## Exercise brief
Copy everything in the rows below word for word, from the line that contains "scientific name: Crax rubra" down to the last line of the rows, including both.

## Entries
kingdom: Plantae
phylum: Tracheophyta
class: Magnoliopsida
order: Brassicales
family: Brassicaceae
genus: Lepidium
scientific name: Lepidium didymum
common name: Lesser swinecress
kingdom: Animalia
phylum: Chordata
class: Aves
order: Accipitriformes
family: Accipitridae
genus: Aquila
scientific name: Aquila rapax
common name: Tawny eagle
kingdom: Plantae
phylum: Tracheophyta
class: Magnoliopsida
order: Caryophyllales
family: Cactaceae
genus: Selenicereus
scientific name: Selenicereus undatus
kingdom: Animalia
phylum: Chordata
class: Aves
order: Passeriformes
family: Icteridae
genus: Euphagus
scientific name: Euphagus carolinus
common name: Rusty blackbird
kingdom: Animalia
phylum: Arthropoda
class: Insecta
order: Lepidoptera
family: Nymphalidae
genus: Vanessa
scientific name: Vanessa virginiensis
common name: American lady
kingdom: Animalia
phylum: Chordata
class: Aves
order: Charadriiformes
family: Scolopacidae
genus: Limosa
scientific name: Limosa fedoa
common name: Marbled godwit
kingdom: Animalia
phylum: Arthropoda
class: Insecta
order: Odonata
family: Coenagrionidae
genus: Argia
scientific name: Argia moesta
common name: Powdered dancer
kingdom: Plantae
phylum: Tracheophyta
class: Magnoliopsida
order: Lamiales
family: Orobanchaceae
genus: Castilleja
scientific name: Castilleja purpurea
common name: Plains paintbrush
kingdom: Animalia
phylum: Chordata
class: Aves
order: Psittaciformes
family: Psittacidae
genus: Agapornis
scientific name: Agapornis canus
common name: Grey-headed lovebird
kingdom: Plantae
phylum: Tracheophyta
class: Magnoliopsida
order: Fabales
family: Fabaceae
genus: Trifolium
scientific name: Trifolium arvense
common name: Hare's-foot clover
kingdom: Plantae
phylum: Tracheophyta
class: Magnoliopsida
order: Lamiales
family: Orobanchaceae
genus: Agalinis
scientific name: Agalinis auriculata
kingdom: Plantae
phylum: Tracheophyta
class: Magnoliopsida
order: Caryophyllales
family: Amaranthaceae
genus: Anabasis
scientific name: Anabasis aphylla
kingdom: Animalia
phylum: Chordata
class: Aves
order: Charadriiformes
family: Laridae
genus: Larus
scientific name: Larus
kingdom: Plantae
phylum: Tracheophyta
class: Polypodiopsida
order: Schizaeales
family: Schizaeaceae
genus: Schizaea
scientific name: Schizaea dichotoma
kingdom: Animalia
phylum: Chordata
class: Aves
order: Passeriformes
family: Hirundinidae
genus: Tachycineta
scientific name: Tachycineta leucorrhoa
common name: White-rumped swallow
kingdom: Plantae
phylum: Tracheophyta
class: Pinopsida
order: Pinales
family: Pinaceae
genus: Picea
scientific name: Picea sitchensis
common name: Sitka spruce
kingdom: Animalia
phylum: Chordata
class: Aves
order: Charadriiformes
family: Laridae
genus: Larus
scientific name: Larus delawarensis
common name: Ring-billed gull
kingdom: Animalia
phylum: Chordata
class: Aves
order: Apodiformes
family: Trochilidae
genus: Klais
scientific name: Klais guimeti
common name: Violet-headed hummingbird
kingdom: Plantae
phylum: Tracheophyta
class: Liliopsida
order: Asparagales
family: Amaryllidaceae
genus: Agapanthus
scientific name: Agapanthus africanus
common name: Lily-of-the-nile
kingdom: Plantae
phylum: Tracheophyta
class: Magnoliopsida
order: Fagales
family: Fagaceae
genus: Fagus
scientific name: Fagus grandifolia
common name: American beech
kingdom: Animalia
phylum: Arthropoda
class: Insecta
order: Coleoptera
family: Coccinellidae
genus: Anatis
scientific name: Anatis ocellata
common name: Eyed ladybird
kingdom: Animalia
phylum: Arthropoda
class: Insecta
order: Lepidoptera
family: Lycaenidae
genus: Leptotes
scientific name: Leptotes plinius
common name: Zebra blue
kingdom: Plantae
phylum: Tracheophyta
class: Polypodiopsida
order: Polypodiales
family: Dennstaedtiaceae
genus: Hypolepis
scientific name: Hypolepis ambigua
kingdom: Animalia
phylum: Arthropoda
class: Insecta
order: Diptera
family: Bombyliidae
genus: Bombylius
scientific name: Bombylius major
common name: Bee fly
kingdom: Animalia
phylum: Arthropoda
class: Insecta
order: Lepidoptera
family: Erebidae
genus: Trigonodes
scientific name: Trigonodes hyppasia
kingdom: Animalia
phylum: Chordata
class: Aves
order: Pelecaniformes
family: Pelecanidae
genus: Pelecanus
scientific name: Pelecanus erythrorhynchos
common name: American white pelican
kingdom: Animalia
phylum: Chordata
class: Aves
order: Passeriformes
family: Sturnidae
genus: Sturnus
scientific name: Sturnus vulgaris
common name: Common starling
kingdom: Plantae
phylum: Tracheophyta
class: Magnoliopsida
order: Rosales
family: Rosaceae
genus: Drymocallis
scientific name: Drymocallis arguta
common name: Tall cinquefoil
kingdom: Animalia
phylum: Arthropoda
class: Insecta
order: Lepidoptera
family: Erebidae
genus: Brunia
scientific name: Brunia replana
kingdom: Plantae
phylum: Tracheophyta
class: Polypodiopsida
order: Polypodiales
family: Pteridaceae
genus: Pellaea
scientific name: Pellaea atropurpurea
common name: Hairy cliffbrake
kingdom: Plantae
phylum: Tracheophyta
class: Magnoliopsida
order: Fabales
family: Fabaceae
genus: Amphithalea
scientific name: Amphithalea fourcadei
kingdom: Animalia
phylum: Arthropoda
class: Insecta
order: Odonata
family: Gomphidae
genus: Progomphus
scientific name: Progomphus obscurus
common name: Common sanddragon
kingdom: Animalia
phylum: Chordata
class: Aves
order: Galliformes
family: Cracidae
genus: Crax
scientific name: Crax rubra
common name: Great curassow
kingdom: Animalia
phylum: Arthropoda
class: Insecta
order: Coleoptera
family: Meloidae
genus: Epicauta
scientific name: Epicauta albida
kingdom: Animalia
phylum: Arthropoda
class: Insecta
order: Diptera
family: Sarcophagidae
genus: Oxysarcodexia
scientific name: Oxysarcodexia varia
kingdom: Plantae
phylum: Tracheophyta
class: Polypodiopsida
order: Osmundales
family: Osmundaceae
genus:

## Solution to the exercise
scientific name: Crax rubra
common name: Great curassow
kingdom: Animalia
phylum: Arthropoda
class: Insecta
order: Coleoptera
family: Meloidae
genus: Epicauta
scientific name: Epicauta albida
kingdom: Animalia
phylum: Arthropoda
class: Insecta
order: Diptera
family: Sarcophagidae
genus: Oxysarcodexia
scientific name: Oxysarcodexia varia
kingdom: Plantae
phylum: Tracheophyta
class: Polypodiopsida
order: Osmundales
family: Osmundaceae
genus:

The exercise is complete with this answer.